> **ASSIGNED TASK**:
Write out the material below again, line for line, without any images.

> **RECORDS FOR THIS TASK**:
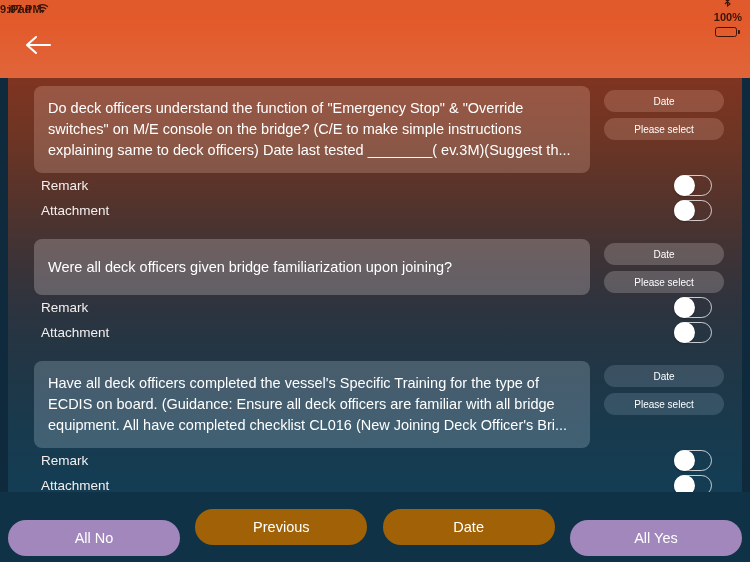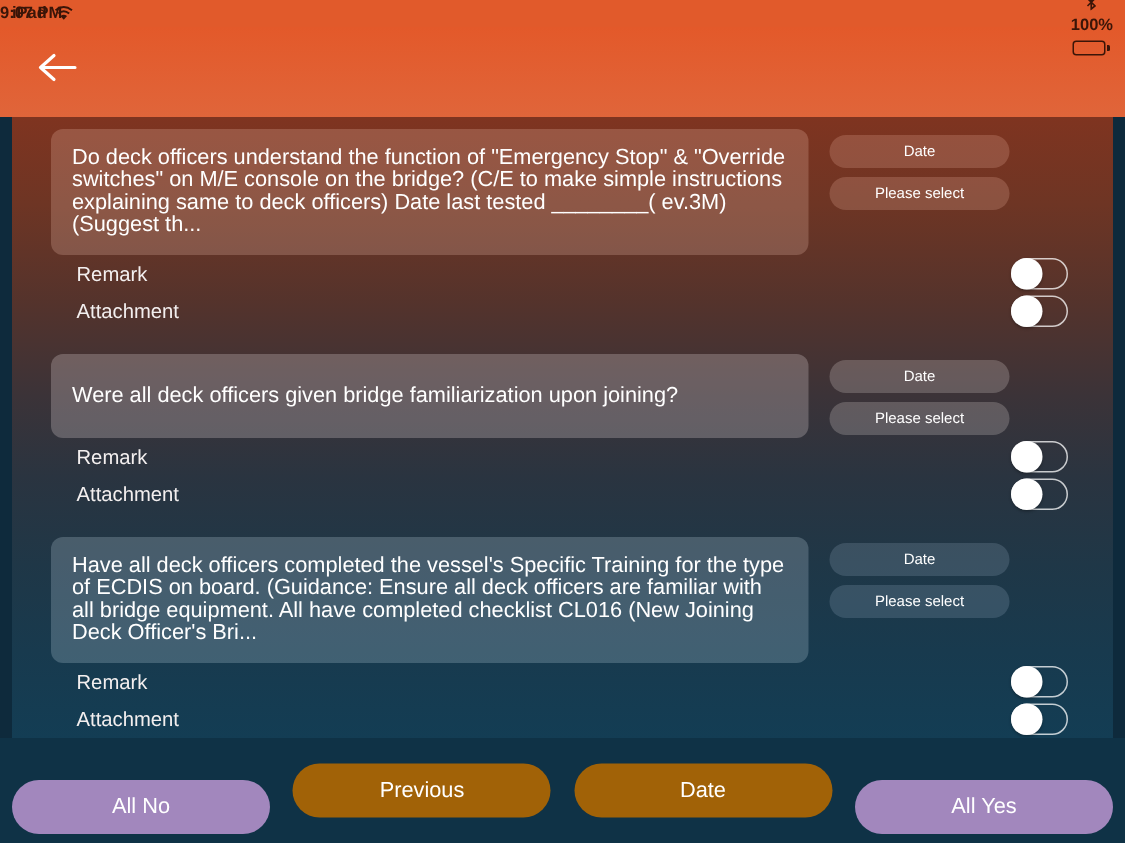--- a/index.html
+++ b/index.html
@@ -105,26 +105,26 @@
   .q-group { position: relative; }
 
   .q-row {
     position: relative;
     display: flex;
     padding: 8px 0 0 0;
   }
 
   .q-card {
     margin-left: 26px;
-    width: 505px;
+    width: 556px;
     border-radius: 8px;
     padding: 12px 14px;
     color: #ffffff;
     font-size: 14.5px;
-    line-height: 15px;
+    line-height: 21px;
     min-height: 56px;
     display: flex;
     align-items: center;
   }
   .q-card.tone-1 { background: rgba(255, 210, 190, 0.22); }
   .q-card.tone-2 { background: rgba(235, 225, 225, 0.26); }
   .q-card.tone-3 { background: rgba(215, 230, 245, 0.22); }
 
   .q-side {
     margin-left: 14px;
@@ -151,21 +151,21 @@
 
   .sub-row {
     display: flex;
     align-items: center;
     height: 25px;
     padding-left: 33px;
     padding-right: 30px;
     color: #f3efef;
     font-size: 13.5px;
   }
-  .sub-row .label { flex: 1; margin-left: 10px; }
+  .sub-row .label { flex: 1; }
 
   .toggle {
     width: 38px; height: 21px;
     border-radius: 11px;
     border: 1.2px solid rgba(255,255,255,0.75);
     position: relative;
     background: transparent;
     cursor: pointer;
     flex: 0 0 auto;
   }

> **TASK RESPONSE**:
--- a/index.html
+++ b/index.html
@@ -105,26 +105,26 @@
   .q-group { position: relative; }
 
   .q-row {
     position: relative;
     display: flex;
     padding: 8px 0 0 0;
   }
 
   .q-card {
     margin-left: 26px;
-    width: 505px;
+    width: 556px;
     border-radius: 8px;
     padding: 12px 14px;
     color: #ffffff;
     font-size: 14.5px;
-    line-height: 15px;
+    line-height: 21px;
     min-height: 56px;
     display: flex;
     align-items: center;
   }
   .q-card.tone-1 { background: rgba(255, 210, 190, 0.22); }
   .q-card.tone-2 { background: rgba(235, 225, 225, 0.26); }
   .q-card.tone-3 { background: rgba(215, 230, 245, 0.22); }
 
   .q-side {
     margin-left: 14px;
@@ -151,21 +151,21 @@
 
   .sub-row {
     display: flex;
     align-items: center;
     height: 25px;
     padding-left: 33px;
     padding-right: 30px;
     color: #f3efef;
     font-size: 13.5px;
   }
-  .sub-row .label { flex: 1; margin-left: 10px; }
+  .sub-row .label { flex: 1; }
 
   .toggle {
     width: 38px; height: 21px;
     border-radius: 11px;
     border: 1.2px solid rgba(255,255,255,0.75);
     position: relative;
     background: transparent;
     cursor: pointer;
     flex: 0 0 auto;
   }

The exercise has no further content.